■ DESCRIÇÃO DO PROBLEMA
Retome o texto sobre os resumos de IA do Google e o tráfego dos editores, continuando-o a partir da última frase apresentada.

■ TRECHO DO TEXTO
Mas os editores têm motivos legítimos para se preocupar. Se o mecanismo de resposta de IA funcionar bem o suficiente, os usuários não precisarão clicar em link algum. Tudo o que eles procuram estará ali, no topo dos resultados da busca. E a grande troca em que se baseia o relacionamento do Google com a web aberta – você nos dá artigos, nós lhe damos tráfego – pode desmoronar.
Os executivos do Google deram um tom positivo ao anúncio de terça-feira, afirmando que os novos resumos da IA melhorariam a experiência do usuário, “eliminando a parte trabalhosa da busca”.
Mas esse trabalho financia muito jornalismo e muitos outros tipos de mídia on-line (blogs de moda, resenhas de notebooks, listas de restaurantes), sem os quais a Internet seria muito menos útil. Se os resumos da IA do Google privarem esses sites de tráfego, o que acontecerá com eles? E se grandes partes da web desaparecessem por completo, o que restaria para a IA resumir?
Está claro que o Google já previa essas preocupações, e seus executivos tinham respostas prontas para dar.
Em um briefing divulgado esta semana, antes da conferência de desenvolvedores do Google, eles afirmaram que os testes da empresa descobriram que os usuários que receberam resumos de IA tendiam a fazer mais buscas e a visitar uma gama mais diversificada de sites. Também disseram que os links que apareceram nos resumos de IA obtiveram mais cliques do que os links exibidos nas páginas de resultados de busca tradicionais.
Liz Reid, vice-presidente de pesquisas do Google, disse em um blog na terça-feira que a empresa “continuaria a se concentrar no envio de tráfego valioso para editores e criadores”.
Mas analise essas respostas com cuidado e verá que o Google não está dizendo que o tráfego geral de buscas dos editores não diminuirá. Isso ocorre porque o Google realmente não tem como prever o que acontecerá quando ele começar a mostrar resumos gerados por IA em bilhões de resultados de busca por dia e como o comportamento dos usuários poderá mudar em decorrência disso.
No início deste ano, escrevi sobre o Perplexity, um “mecanismo de resposta” alimentado por IA que mostra aos usuários um resumo conciso sobre um tópico a respeito do qual estão pesquisando, em vez de lhes entregar uma lista de sites para visitar. Para mim, a experiência era claramente superior àquela de um mecanismo de busca tradicional para alguns tipos de pesquisa e de modo geral me fornecia informações mais úteis e com maior rapidez.

■ DADOS FORNECIDOS
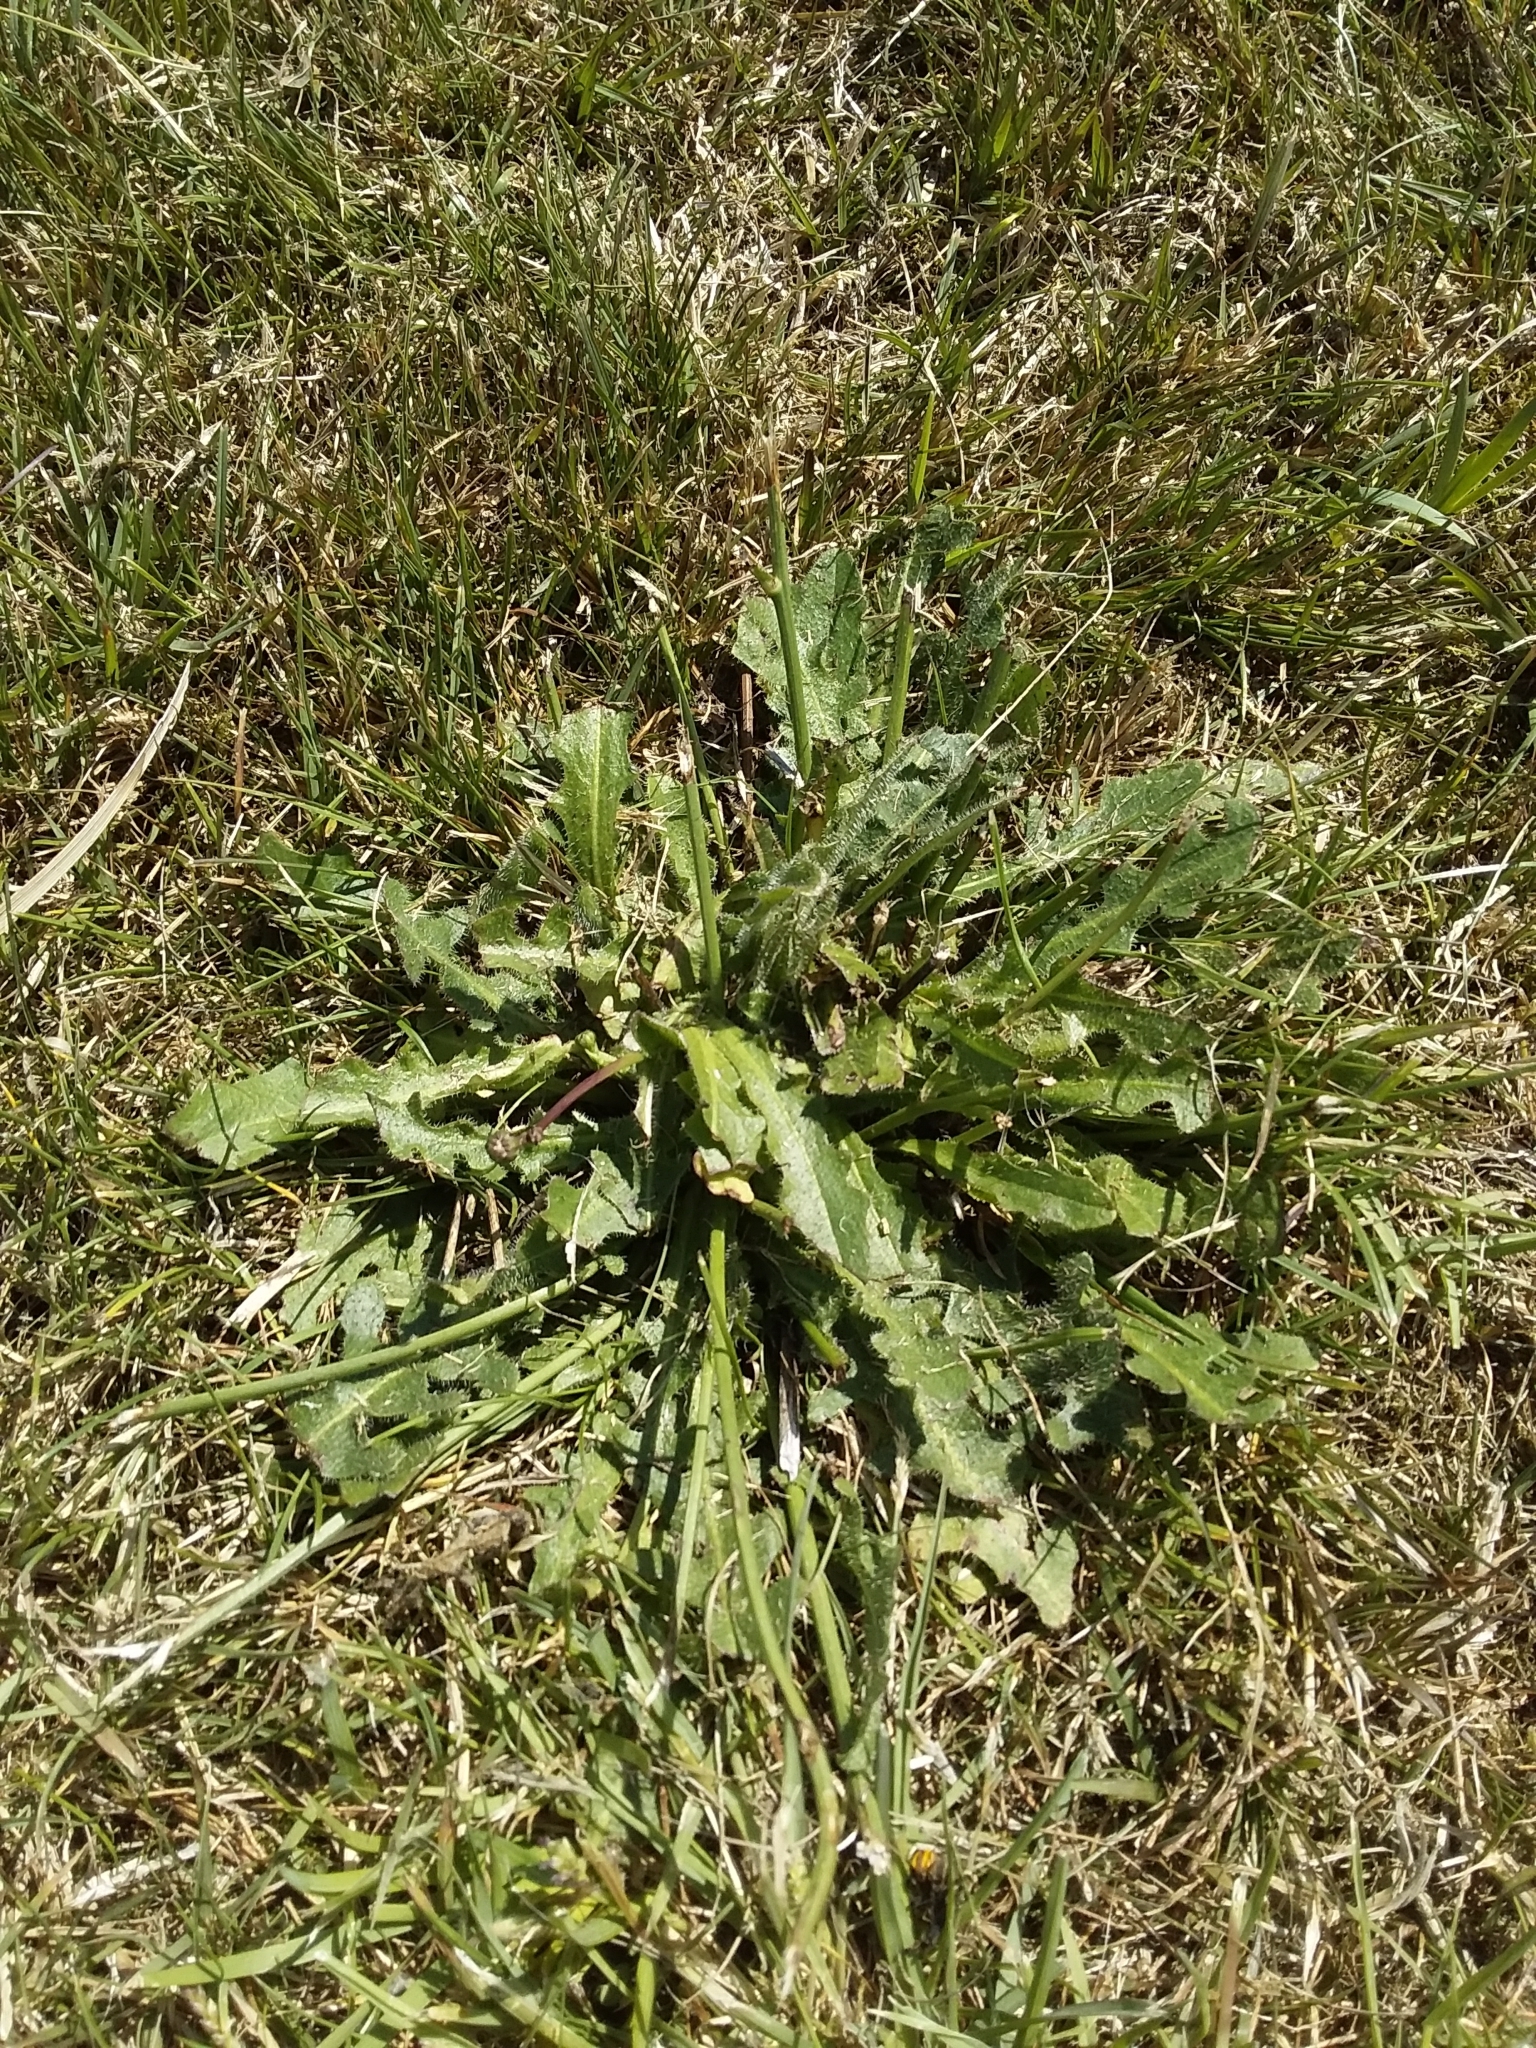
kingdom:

■ RESPOSTA
Mas também fiquei apreensivo, pois durante meus próprios testes com a utilização do Perplexity, basicamente parei de clicar em qualquer link. Em um mundo onde a IA pode navegar a Internet por mim e parafrasear o que vê, descobri que simplesmente não precisava deles. E fiquei preocupado com o que aconteceria se todos os usuários do Perplexity fossem como eu e desenvolvessem o hábito de confiar em resumos gerados por IA em vez de fontes originais.
Tenho as mesmas preocupações sobre os novos resumos de IA do Google, mas em uma escala muito diferente.
Perplexity é pequeno – apenas 10 milhões de usuários mensais, em fevereiro. O Google, por outro lado, tem bilhões de usuários e representa mais de 90% do mercado global de buscas. Se ele realizar uma alteração em seu mecanismo de busca que reduza o tráfego de saída em apenas alguns pontos percentuais, todos os editores sentirão o impacto.
Não está claro quais serão as dimensões dos efeitos dos resumos de IA do Google. A Gartner, uma empresa de análise, previu que o tráfego para a web proveniente de motores de busca pode cair 25% até 2026. E muitos editores estão se preparando para quedas de dois dígitos no tráfego este ano.
Pode ser que esses receios sejam exagerados e que os editores estejam se preocupando à toa. Mas depois do anúncio de terça-feira, o Google deixou claro que eles estão prestes a descobrir de um jeito ou de outro.